Ein weiterer Grünen-Antrag widmet sich der Teilnahme von AfD-Politiker*innen an offiziellen Veranstaltungen der Stadt Leipzig, insbesondere Gedenkveranstaltungen. Die Verwaltung soll prüfen, ob es zulässig ist, Vertreter*innen von „gesichert rechtsextremen“ Parteien nicht mehr einzuladen. Falls das Ergebnis positiv ausfällt, soll die Verwaltung künftig auf Einladungen verzichten.

Geschichtsrevisionismus in der AfD

Die Grünen begründen ihren Antrag vor allem mit dem Geschichtsrevisionismus der Partei. So war etwa Siegbert Droese, Vorsitzender der Leipziger Ratsfraktion, vor Jahren auf einem Foto zu sehen, das ihn mit fragwürdiger Geste neben dem ehemaligen „Führerhauptquartier Wolfsschanze“ zeigt. Sein Fraktionskollege Ulbrich sprach nach dem versuchten Massenmord in einer Synagoge in Halle im Oktober 2019 von „Sachbeschädigung“ an einer Tür.

Ähnlich wie den Mitgliedern des Migrantinnen- und Migrantenbeirats die Zusammenarbeit mit AfD-Politiker*innen nicht zuzumuten sei, sei es „den Opfern des Nationalsozialismus und ihren Nachkommen nicht zuzumuten, wenn die Stadt Vertreter*innen dieser Partei zu Gedenkveranstaltungen einlädt“.

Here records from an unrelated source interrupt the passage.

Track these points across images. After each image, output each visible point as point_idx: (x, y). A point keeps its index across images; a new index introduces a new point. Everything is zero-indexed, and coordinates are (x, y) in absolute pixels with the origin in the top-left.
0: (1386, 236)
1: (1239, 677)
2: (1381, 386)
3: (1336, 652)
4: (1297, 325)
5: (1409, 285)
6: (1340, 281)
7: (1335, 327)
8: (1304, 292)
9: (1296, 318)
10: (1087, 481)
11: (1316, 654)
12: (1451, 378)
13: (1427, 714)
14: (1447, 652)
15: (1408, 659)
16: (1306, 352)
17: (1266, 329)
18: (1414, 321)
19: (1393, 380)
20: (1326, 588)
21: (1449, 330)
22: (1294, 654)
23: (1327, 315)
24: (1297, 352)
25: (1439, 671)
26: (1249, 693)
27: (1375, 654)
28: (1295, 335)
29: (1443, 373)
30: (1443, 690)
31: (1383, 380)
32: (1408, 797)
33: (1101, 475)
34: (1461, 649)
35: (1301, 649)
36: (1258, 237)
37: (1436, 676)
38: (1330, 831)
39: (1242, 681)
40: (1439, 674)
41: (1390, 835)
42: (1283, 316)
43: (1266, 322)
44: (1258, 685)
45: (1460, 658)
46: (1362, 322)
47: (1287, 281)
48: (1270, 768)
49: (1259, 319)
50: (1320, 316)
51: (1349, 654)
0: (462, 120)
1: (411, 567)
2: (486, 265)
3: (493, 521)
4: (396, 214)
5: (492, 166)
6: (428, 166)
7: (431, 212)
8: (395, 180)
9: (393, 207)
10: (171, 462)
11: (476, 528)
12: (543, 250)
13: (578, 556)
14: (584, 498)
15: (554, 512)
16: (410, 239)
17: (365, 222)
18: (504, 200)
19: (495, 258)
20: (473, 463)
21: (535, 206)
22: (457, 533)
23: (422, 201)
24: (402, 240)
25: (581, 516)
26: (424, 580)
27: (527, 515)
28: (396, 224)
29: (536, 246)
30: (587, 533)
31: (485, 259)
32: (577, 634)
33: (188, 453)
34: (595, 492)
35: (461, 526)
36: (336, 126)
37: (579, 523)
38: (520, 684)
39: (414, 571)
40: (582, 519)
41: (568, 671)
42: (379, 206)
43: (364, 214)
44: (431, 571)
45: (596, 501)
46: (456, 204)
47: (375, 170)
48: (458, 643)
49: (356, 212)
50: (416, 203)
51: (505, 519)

Aus Sicht der Grünen liefert die Einstufung des Verfassungsschutzes eine „formale Grundlage“ für einen Ausschluss von AfD-Politiker*innen von städtischen Veranstaltungen.

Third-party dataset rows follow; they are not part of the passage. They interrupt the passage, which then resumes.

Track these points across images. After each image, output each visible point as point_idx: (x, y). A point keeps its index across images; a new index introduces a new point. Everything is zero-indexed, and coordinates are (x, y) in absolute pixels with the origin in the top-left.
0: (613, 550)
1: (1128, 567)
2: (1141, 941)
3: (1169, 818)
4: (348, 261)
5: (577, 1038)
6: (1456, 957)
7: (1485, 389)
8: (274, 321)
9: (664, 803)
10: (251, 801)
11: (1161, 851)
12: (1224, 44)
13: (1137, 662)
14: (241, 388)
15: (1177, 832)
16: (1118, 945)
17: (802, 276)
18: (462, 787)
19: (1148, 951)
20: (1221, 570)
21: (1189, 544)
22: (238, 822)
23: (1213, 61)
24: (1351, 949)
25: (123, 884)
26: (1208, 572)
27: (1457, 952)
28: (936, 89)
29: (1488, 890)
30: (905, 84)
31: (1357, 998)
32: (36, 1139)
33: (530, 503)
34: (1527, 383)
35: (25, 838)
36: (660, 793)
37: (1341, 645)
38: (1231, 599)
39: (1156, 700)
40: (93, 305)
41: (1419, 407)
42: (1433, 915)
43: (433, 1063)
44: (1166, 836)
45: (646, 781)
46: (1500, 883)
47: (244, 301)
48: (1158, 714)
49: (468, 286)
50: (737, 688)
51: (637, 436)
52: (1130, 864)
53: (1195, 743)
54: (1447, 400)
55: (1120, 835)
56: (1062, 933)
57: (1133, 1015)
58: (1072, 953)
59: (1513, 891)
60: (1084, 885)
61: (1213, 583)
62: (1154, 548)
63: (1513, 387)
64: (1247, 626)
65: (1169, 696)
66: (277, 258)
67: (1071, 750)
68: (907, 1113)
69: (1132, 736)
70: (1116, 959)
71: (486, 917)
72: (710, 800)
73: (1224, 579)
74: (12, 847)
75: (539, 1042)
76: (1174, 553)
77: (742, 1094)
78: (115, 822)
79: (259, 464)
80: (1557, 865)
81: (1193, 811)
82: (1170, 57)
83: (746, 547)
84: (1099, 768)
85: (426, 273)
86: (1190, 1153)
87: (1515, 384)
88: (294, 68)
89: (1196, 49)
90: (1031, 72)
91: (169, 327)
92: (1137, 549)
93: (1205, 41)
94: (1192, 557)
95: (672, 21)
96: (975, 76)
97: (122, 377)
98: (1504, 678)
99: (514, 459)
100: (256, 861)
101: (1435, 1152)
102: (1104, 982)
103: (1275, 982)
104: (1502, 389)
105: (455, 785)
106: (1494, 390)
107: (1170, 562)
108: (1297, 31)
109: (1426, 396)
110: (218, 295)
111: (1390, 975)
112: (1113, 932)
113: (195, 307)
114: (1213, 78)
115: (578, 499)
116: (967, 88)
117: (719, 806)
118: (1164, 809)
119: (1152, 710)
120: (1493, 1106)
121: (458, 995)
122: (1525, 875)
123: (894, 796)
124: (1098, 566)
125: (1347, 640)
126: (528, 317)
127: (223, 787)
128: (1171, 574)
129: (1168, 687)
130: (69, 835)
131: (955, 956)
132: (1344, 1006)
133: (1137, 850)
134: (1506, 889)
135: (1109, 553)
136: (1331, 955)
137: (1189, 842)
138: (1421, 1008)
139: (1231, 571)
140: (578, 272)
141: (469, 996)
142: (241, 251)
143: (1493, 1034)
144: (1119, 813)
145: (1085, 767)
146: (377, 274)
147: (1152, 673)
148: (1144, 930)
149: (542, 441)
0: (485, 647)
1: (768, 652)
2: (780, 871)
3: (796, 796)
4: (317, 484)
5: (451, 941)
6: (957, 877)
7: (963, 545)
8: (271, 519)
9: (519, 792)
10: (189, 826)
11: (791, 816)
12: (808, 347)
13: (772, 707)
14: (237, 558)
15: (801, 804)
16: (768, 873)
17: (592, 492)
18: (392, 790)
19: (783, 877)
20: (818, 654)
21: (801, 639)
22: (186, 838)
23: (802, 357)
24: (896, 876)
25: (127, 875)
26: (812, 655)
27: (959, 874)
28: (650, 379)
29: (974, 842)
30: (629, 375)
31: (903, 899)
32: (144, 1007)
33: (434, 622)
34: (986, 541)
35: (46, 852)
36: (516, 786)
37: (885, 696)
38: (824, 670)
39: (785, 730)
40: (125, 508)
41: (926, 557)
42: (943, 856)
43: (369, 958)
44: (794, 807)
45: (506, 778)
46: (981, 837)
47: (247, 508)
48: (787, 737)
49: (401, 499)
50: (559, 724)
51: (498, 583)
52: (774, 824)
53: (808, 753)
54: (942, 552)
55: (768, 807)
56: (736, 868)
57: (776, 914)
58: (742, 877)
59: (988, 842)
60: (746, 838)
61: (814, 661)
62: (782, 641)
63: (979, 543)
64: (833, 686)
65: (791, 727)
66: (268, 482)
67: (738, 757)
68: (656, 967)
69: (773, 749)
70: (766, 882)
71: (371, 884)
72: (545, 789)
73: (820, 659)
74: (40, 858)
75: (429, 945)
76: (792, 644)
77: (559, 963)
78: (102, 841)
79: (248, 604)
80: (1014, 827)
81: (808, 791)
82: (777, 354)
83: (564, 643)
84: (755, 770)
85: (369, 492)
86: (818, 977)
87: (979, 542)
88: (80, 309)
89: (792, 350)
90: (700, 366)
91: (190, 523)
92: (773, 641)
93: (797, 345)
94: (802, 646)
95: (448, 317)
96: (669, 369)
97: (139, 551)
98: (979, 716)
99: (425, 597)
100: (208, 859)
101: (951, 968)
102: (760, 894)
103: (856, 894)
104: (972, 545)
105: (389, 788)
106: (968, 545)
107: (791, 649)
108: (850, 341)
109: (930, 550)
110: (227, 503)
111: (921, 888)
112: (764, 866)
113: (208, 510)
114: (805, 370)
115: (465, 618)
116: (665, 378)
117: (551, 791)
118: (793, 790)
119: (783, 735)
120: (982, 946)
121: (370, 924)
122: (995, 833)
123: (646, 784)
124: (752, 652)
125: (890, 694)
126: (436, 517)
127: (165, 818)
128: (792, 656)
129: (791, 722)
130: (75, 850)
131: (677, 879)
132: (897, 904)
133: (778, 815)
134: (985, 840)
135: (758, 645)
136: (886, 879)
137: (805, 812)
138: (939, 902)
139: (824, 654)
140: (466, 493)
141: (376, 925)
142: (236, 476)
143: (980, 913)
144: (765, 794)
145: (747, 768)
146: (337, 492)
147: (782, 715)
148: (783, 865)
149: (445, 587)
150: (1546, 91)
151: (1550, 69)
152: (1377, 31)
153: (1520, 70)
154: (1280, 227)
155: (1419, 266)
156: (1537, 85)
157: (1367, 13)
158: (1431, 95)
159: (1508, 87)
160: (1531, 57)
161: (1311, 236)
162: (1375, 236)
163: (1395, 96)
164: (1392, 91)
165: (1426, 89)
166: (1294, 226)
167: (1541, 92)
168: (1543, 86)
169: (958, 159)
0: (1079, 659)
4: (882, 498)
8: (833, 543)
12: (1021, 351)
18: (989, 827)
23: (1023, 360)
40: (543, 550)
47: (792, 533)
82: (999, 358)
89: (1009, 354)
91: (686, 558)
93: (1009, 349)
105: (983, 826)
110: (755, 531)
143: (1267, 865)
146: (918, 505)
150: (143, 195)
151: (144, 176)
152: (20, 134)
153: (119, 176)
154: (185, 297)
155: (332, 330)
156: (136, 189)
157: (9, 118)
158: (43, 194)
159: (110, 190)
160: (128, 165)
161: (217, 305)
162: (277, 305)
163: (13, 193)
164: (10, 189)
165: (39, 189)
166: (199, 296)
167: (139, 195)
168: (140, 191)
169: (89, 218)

Einladungen für AfD-Politiker*innen sind immer wieder ein Politikum. Im vergangenen Herbst geriet die Universität Leipzig in die Kritik, weil AfD-Politiker*innen zur Immatrikulationsfeier im Gewandhaus eingeladen waren. Kürzlich sorgte auch die „Berlinale“ für Schlagzeilen: Nach starker öffentlicher Kritik entschloss sich die Festivalleitung dazu, AfD-Politiker*innen von der Eröffnungsgala wieder auszuladen.